** Available data **
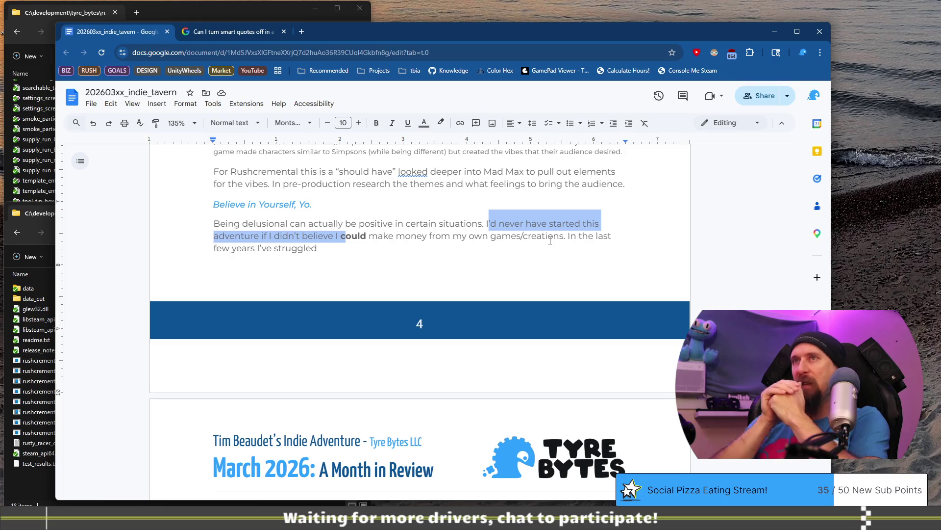
Add the clause "and that might be from asking 'can I be successful?'" to the paragraph.
left_click(314, 249)
type("and I think")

** What is needed **
In your copy, include no pictures; print every line above exactly.

** Expected answer **
Add the clause "and that might be from asking 'can I be successful?'" to the paragraph.
left_click(314, 249)
type("and I think")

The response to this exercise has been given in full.